* TASK BRIEF *
Reproduce the mailing-list reply on timestamp collisions word for word, from "(sorry about the" to "a timestamp tie.".

* PASSAGE *
Mailing-List: contact user-help@cassandra.apache.org; run by ezmlm
Precedence: bulk
Reply-To: user@cassandra.apache.org
Received-SPF: neutral (nike.apache.org: local policy)
MIME-Version: 1.0
Sender: scode@scode.org
In-Reply-To: <4CC0CFA2.8020901@gmail.com>
References: <4CBF99A8.7060304@dawningstreams.com>
	<AANLkTik1M1tcUGVY8ufAQUVb-pHUvGzNJWQN=uX=yqHF@mail.gmail.com>
	<4CBFB04E.6090406@gmail.com>
	<AANLkTi=C9SDT0LfvFwDQzCV4eGBjp8p95wObwzKpoWrw@mail.gmail.com>
	<4CC08D51.9080405@gmail.com>
	<AANLkTikRkn9gT+CF9VGNPRG+ia2LQXdAiYAmY7nVpN7D@mail.gmail.com>
	<4CC0CFA2.8020901@gmail.com>
Date: Tue, 26 Oct 2010 00:47:52 +0200
Message-ID: <AANLkTi=A=HtTWYqs-74JxtTERMvw1D8mKt+dh2WmGiKh@mail.gmail.com>
Subject: Re: What happens if there is a collision?
From: Peter Schuller <peter.schuller@infidyne.com>
To: =?UTF-8?Q?J=C3=A9r=C3=B4me_Verstrynge?= <jverstry@gmail.com>
Cc: user@cassandra.apache.org
Content-Type: text/plain; charset=UTF-8

(sorry about the delay in responding - inbox backlog)

> REM: I am not trying to make this discussion longer than necessary or to
> play semantics. I am not in to that at all and I appreciate the time you
> take to answer me, really.

No problem; and same here. I just think that a mutual understanding
tends to be beneficial both ways ;)

> Here is where I disagree with your conclusion when there is a timestamp tie.
> The write by node E will not be performed successfully (at quorum level),
> because of the tie resolution in favor of A somewhere in all the nodes
> between A and E.
>
> Let's imagine that A initiates its column write at: 334450 ms with 'AAA' and
> timestamp 334450 ms
> Let's imagine that E initiates its column write at: 334451 ms with 'ZZZ'and
> timestamp 334450 ms
> (E is the latest write)
>
> Let's imagine that A reaches C at 334455 ms and performs its write.
> Let's imagine that E reaches C at 334456 ms and attempts to performs its
> write. It will loose the timestamp-tie ('AAA' is greater than 'ZZZ').
>
> Even if there is no further writting on that same column using timestamp
> 334450, a quorum read won't see that 'ZZZ' value (which is the latest
> attempt to write/update the column).
>
> Node A will have completed a write a QUOROM level.

* INFORMATION *
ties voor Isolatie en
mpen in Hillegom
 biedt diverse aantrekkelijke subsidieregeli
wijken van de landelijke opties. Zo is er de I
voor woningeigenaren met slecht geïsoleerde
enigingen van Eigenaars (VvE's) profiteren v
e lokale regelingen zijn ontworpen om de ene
--
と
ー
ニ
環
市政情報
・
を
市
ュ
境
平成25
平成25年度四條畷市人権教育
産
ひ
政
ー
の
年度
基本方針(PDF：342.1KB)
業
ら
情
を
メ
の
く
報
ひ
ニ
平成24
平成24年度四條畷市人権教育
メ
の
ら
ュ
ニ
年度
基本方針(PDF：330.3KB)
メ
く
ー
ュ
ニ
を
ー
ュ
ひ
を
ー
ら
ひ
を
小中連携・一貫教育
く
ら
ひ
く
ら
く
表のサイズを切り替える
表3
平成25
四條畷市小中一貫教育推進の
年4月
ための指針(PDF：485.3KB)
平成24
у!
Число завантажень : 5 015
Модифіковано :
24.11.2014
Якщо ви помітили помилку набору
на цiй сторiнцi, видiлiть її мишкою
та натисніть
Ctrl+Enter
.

* SOLUTION FOR THIS EXERCISE *
(sorry about the delay in responding - inbox backlog)

> REM: I am not trying to make this discussion longer than necessary or to
> play semantics. I am not in to that at all and I appreciate the time you
> take to answer me, really.

No problem; and same here. I just think that a mutual understanding
tends to be beneficial both ways ;)

> Here is where I disagree with your conclusion when there is a timestamp tie.